Gene Transfer into Rat Renal Cells Using Adeno-Associated Virus Vectors

Adeno-associated virus (AAV) vectors have a number of attractive features, including lack of cytotoxicity, ability to transduce nondividing cells, and long-term transgene expression. We investigated whether rat renal cells could be efficiently transduced with AAV vectors. Rat glomerular mesangial cells were transduced with AAV-lacZ vector containing β-galactosidase gene in vitro, and the expression of β-galactosidase was evaluated by X-gal staining and ELISA. For ex vivo experiments, sections of rat kidneys were incubated with AAV-lacZ, and then evaluated by X-gal histochemical staining. The level of β-galactosidase expression in cultured rat mesangial cells increased in a dose-dependent manner (ranging from 1 × 105 to 5 × 106 particles/cell). When transduced with 5 × 106 vector particles/cell of AAV-lacZ, about 50% of mesangial cells were stained positively with X-gal, and the level of β-galactosidase expression reached 9.9 ± 1.5 ng/mg protein.

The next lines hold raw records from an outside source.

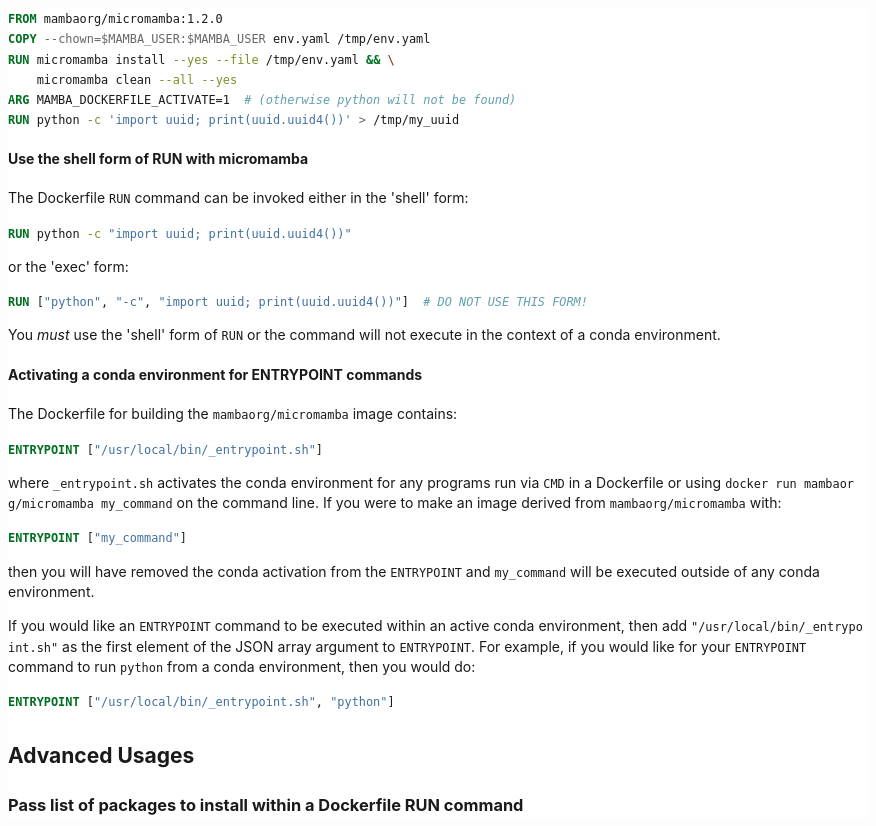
 ```Dockerfile
FROM mambaorg/micromamba:1.2.0
COPY --chown=$MAMBA_USER:$MAMBA_USER env.yaml /tmp/env.yaml
RUN micromamba install --yes --file /tmp/env.yaml && \
    micromamba clean --all --yes
ARG MAMBA_DOCKERFILE_ACTIVATE=1  # (otherwise python will not be found)
RUN python -c 'import uuid; print(uuid.uuid4())' > /tmp/my_uuid
```

#### Use the shell form of RUN with micromamba

The Dockerfile `RUN` command can be invoked either in the 'shell' form:

```Dockerfile
RUN python -c "import uuid; print(uuid.uuid4())"
```

or the 'exec' form:

```Dockerfile
RUN ["python", "-c", "import uuid; print(uuid.uuid4())"]  # DO NOT USE THIS FORM!
```

You *must* use the 'shell' form of `RUN` or the command will not execute in
the context of a conda environment.

#### Activating a conda environment for ENTRYPOINT commands

The Dockerfile for building the `mambaorg/micromamba` image contains:

``` Dockerfile
ENTRYPOINT ["/usr/local/bin/_entrypoint.sh"]
```

where `_entrypoint.sh` activates the conda environment for any programs
run via `CMD` in a Dockerfile or using
`docker run mambaorg/micromamba my_command` on the command line.
If you were to make an image derived from `mambaorg/micromamba` with:

``` Dockerfile
ENTRYPOINT ["my_command"]
```

then you will have removed the conda activation from the `ENTRYPOINT` and
`my_command` will be executed outside of any conda environment.

If you would like an `ENTRYPOINT` command to be executed within an active conda
environment, then add `"/usr/local/bin/_entrypoint.sh"` as the first element
of the JSON array argument to `ENTRYPOINT`. For example, if you would like
for your `ENTRYPOINT` command to run `python` from a conda environment,
then you would do:

``` Dockerfile
ENTRYPOINT ["/usr/local/bin/_entrypoint.sh", "python"]
```

## Advanced Usages

### Pass list of packages to install within a Dockerfile RUN command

Expression was detectable during the culture period for at least 7 days. X-gal histochemical examination of the ex vivo transduced renal tissue revealed tubular cell and interstitial tissue staining. However, gene transfer was not clearly observed in glomeruli. These findings suggest that AAV vectors have the potential for gene therapy of renal diseases.